练习任务:
A) 请根据这段关于KTV的文字回答以下问题,每题一行:
(i)发布《关于停止使用部分涉诉歌曲的公告》的是哪个机构?
(ii)文中说中国人似乎比哪国人更喜欢在包房里一展歌喉?
(iii)公告要求撤下的KTV曲目共有多少首?
B) 请照原文引用这段关于KTV的文字中以“比如第一次套上喇叭裤,第一次”开头、一直到“公告》在微博曝光并引发热议。”为止的部分。

文本选段:
= = = =

“唱k”,曾是一代中国人的浪漫。/ 电影《钢的琴》
会不会有那么一天,当你看到KTV三个字母排列组合在一起时,忍不住陷入对一些往事的回忆。
直到更年轻的孩子推了推失神的你,问道:“KTV是什么?”你才想起来,已经有很多年没有呼朋引伴,坐进去点一首歌了。
这一天,已经不远了。
在中国人的共同记忆里,对一些生活事物的初次体验,最后常常能成为标记一个时代的节点。
比如第一次套上喇叭裤,第一次在服装店发现太阳眼镜,第一次品尝可乐的味道,第一次站在城市里唯一的肯德基麦当劳店面前犹豫不定,第一次坐在网吧登录网络游戏,再比如,第一次坐进KTV柔软的沙发,一边点一支喜欢的歌,一边接过了麦克风。
含蓄的普通中国人历来羞于在大庭广众下引吭高歌,于是,能够提供一个歌唱空间的KTV墙外开花墙内香——中国人似乎比发明它的日本人更喜欢在昏暗的包房里一展歌喉。
可是或许谁都说不清楚,曾经开遍大街小巷的KTV,又是在何时淡出国人的生活的。
你有多久没去过ktv了?
2018年11月5日,中国音像著作权集体管理协会不久前发布的一份《关于停止使用部分涉诉歌曲的公告》在微博曝光并引发热议。
公告要求各VOD(视频点播)厂商和KTV经营者在10月31日前撤下6600余首KTV经典曲目,其中包括多首只要上KTV就少不了要吼两嗓子的热门金曲,陈奕迅的《十年》《K歌之王》《明年今日》、张惠妹的《听海》、邓紫棋的《泡沫》、信乐团的《死了都要爱》、容祖儿《挥着翅膀的女孩》等。
而一句“未经我会书面通知请勿重新使用”也意味着,我们下一次当上“K歌之王”,可能真的需要等到“十年”以后了。对于这批因版权纠纷导致的下架潮,有高赞留言称“看来以后去KTV只能清唱了”。

= = = =

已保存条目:
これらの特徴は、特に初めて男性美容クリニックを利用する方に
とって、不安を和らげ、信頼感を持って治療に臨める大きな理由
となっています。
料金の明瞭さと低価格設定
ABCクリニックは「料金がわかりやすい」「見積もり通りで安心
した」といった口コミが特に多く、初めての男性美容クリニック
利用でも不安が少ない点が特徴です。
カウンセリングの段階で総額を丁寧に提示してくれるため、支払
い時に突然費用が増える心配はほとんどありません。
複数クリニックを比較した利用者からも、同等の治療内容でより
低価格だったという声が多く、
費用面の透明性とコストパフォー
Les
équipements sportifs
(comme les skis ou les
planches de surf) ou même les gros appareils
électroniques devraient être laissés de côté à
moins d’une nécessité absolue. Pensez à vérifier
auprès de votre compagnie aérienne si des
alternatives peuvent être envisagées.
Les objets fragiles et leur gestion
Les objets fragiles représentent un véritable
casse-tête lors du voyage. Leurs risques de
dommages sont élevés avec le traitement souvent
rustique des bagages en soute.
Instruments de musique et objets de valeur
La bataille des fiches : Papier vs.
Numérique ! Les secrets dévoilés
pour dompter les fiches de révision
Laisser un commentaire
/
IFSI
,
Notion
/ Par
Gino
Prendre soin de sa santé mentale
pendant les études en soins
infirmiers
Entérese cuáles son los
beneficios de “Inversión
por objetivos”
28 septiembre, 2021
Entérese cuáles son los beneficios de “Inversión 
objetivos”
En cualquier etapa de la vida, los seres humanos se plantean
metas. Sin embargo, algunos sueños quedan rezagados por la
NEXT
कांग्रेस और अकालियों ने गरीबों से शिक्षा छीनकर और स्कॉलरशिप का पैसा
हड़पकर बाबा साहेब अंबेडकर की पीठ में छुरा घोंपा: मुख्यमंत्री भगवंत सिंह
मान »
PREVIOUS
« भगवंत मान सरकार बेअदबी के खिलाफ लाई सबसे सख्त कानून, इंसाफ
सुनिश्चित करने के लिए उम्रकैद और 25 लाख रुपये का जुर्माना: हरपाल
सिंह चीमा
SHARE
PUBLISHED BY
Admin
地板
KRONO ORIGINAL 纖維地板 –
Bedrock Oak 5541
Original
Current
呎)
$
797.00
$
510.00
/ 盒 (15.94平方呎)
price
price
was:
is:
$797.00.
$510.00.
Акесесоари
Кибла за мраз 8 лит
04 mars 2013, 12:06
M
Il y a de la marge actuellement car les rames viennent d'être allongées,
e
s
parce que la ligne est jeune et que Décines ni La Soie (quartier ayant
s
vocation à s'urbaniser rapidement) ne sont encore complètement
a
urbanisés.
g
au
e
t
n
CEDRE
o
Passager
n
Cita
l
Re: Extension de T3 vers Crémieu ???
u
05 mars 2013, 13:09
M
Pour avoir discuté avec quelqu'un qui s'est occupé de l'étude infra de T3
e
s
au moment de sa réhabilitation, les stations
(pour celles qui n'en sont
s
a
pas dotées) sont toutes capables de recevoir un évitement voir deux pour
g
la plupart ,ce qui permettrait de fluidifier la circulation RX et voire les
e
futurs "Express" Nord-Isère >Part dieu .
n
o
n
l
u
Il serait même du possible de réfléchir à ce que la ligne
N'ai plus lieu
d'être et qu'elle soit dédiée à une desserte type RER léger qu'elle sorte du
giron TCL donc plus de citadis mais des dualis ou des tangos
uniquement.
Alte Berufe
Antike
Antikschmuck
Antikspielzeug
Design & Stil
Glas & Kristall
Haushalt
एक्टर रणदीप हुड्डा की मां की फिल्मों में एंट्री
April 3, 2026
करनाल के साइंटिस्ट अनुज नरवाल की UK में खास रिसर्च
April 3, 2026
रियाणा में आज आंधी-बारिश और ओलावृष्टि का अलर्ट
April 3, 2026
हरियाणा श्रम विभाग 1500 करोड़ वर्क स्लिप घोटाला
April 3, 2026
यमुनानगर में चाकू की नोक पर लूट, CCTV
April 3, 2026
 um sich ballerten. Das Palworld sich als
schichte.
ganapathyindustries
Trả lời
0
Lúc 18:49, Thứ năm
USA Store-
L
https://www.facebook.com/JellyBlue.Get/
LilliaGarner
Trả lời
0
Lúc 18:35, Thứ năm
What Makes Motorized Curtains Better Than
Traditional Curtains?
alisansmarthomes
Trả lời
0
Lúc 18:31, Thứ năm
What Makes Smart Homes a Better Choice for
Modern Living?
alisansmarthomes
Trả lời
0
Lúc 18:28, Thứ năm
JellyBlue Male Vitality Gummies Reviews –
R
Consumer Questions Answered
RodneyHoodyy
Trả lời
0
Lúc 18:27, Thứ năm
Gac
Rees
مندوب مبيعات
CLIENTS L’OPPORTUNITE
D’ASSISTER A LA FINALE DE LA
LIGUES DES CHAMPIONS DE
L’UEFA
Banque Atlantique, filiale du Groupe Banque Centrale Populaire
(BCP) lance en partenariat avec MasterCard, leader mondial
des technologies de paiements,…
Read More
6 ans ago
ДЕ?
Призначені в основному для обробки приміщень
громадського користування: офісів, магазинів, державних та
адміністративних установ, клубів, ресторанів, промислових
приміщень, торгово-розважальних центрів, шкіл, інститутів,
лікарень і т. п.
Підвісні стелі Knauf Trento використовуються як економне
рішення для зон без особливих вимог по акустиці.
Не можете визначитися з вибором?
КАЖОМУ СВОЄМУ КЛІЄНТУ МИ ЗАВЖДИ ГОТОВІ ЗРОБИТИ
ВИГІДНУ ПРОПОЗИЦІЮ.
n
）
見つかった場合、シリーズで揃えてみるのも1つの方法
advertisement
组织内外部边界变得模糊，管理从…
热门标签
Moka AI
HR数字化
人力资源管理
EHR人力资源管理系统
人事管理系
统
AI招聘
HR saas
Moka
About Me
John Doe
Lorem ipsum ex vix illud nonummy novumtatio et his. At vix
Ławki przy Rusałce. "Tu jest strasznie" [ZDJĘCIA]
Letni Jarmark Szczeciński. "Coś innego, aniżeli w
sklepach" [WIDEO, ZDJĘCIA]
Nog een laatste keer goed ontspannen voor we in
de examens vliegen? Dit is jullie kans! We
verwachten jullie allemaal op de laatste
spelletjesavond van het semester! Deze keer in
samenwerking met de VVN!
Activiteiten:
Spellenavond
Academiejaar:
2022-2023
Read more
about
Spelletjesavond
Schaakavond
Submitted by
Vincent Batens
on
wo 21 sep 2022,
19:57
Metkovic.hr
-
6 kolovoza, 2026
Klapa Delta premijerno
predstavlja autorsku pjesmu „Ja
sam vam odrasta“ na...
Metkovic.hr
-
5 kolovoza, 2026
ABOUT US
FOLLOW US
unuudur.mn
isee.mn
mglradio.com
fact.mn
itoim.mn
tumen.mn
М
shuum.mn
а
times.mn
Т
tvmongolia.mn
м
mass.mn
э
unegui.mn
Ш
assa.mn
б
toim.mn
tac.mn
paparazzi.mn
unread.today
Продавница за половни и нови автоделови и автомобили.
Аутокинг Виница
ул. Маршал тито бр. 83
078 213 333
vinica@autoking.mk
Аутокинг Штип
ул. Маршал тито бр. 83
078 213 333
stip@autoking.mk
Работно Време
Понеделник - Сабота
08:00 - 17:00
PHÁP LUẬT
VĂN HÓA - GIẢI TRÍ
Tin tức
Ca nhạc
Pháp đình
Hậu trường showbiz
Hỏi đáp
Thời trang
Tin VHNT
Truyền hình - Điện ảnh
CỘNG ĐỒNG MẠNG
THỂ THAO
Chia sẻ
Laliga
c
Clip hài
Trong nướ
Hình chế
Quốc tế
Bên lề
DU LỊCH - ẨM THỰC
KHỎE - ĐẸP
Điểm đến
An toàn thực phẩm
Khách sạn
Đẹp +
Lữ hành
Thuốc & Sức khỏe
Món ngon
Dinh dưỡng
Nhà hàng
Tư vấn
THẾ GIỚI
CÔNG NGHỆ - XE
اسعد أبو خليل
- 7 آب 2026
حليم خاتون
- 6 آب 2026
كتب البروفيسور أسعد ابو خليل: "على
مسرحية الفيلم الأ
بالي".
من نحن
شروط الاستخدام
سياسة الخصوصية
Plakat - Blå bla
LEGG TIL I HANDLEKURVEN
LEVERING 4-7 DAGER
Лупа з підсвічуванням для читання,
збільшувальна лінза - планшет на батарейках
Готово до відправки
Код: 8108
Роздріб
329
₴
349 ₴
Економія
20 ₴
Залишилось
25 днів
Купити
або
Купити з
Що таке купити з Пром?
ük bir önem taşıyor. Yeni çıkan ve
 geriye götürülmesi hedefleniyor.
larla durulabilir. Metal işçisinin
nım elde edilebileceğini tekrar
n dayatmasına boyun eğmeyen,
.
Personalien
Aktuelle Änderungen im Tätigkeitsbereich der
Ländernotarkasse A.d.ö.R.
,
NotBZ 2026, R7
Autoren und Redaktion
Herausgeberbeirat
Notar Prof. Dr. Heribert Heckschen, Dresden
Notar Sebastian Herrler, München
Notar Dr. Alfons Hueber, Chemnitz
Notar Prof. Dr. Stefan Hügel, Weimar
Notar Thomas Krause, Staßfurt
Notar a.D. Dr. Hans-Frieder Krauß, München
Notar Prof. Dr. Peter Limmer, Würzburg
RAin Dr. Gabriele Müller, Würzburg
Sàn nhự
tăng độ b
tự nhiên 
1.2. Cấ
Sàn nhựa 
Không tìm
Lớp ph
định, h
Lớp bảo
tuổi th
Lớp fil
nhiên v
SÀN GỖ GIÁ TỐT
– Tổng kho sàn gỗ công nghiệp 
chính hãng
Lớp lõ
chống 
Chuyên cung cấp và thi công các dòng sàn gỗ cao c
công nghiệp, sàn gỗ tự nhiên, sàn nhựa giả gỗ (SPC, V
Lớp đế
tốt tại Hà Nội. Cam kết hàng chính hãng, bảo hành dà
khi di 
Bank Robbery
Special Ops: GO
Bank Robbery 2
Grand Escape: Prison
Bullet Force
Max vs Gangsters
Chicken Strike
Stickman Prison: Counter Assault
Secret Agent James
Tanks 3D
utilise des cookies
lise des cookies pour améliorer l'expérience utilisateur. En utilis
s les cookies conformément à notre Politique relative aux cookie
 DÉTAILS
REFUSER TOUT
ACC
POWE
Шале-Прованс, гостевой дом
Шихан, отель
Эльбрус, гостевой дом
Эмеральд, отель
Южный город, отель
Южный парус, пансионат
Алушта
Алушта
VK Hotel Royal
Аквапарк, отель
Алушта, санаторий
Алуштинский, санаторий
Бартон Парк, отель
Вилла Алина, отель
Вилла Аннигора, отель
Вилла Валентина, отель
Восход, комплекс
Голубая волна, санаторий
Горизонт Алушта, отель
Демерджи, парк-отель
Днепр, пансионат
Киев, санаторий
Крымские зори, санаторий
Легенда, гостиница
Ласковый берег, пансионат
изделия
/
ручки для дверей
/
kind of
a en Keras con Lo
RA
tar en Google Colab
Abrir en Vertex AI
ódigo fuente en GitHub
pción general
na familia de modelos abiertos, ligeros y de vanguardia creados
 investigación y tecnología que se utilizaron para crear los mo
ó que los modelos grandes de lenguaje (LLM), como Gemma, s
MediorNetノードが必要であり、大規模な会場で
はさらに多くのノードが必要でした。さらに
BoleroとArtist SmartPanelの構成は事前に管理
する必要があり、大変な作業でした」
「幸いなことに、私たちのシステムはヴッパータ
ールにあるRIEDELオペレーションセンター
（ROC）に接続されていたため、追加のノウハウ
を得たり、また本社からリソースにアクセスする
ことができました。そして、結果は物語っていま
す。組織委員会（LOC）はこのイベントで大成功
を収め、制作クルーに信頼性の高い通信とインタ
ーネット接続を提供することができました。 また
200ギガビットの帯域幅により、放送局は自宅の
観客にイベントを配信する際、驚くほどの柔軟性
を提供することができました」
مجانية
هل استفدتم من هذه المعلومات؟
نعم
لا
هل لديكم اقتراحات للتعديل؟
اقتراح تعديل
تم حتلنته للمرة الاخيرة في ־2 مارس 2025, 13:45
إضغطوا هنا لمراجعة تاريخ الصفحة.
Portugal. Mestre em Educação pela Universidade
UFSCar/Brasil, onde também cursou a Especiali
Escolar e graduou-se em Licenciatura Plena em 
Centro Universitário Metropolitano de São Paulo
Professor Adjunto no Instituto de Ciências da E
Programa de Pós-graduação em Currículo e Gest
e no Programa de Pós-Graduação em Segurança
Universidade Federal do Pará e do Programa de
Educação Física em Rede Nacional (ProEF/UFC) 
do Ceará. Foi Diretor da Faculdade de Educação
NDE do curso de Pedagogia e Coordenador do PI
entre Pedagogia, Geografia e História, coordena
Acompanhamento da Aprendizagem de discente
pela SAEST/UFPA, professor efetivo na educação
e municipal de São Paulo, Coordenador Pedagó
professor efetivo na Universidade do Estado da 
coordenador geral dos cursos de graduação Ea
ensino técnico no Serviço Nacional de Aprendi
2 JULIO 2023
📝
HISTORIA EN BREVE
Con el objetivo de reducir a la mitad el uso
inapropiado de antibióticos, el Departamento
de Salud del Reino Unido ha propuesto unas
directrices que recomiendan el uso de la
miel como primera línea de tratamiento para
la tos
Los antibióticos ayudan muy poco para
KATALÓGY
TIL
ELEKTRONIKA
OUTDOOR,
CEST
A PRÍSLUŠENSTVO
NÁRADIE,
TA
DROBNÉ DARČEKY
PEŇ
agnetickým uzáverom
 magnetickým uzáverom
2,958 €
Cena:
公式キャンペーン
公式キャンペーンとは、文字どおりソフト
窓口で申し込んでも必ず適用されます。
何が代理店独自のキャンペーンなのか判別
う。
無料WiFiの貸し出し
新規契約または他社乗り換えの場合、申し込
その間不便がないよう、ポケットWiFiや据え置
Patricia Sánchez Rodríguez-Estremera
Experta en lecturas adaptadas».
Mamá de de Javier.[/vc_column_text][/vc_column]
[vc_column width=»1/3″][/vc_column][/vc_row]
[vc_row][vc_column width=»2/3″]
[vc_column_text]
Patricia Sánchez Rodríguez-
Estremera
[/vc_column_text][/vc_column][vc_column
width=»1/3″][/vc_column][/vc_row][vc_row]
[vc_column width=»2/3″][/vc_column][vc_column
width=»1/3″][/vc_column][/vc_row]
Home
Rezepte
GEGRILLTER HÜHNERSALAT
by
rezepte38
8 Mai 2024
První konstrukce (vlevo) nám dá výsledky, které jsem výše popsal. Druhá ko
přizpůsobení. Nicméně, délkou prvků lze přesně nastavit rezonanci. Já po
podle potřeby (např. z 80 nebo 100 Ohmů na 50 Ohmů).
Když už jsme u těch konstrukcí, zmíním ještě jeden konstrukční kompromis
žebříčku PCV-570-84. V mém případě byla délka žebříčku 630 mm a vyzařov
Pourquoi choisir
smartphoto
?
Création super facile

= = = =

练习答案:
A)
(i)中国音像著作权集体管理协会
(ii)日本人
(iii)6600余首

B)
比如第一次套上喇叭裤,第一次在服装店发现太阳眼镜,第一次品尝可乐的味道,第一次站在城市里唯一的肯德基麦当劳店面前犹豫不定,第一次坐在网吧登录网络游戏,再比如,第一次坐进KTV柔软的沙发,一边点一支喜欢的歌,一边接过了麦克风。
含蓄的普通中国人历来羞于在大庭广众下引吭高歌,于是,能够提供一个歌唱空间的KTV墙外开花墙内香——中国人似乎比发明它的日本人更喜欢在昏暗的包房里一展歌喉。
可是或许谁都说不清楚,曾经开遍大街小巷的KTV,又是在何时淡出国人的生活的。
你有多久没去过ktv了?
2018年11月5日,中国音像著作权集体管理协会不久前发布的一份《关于停止使用部分涉诉歌曲的公告》在微博曝光并引发热议。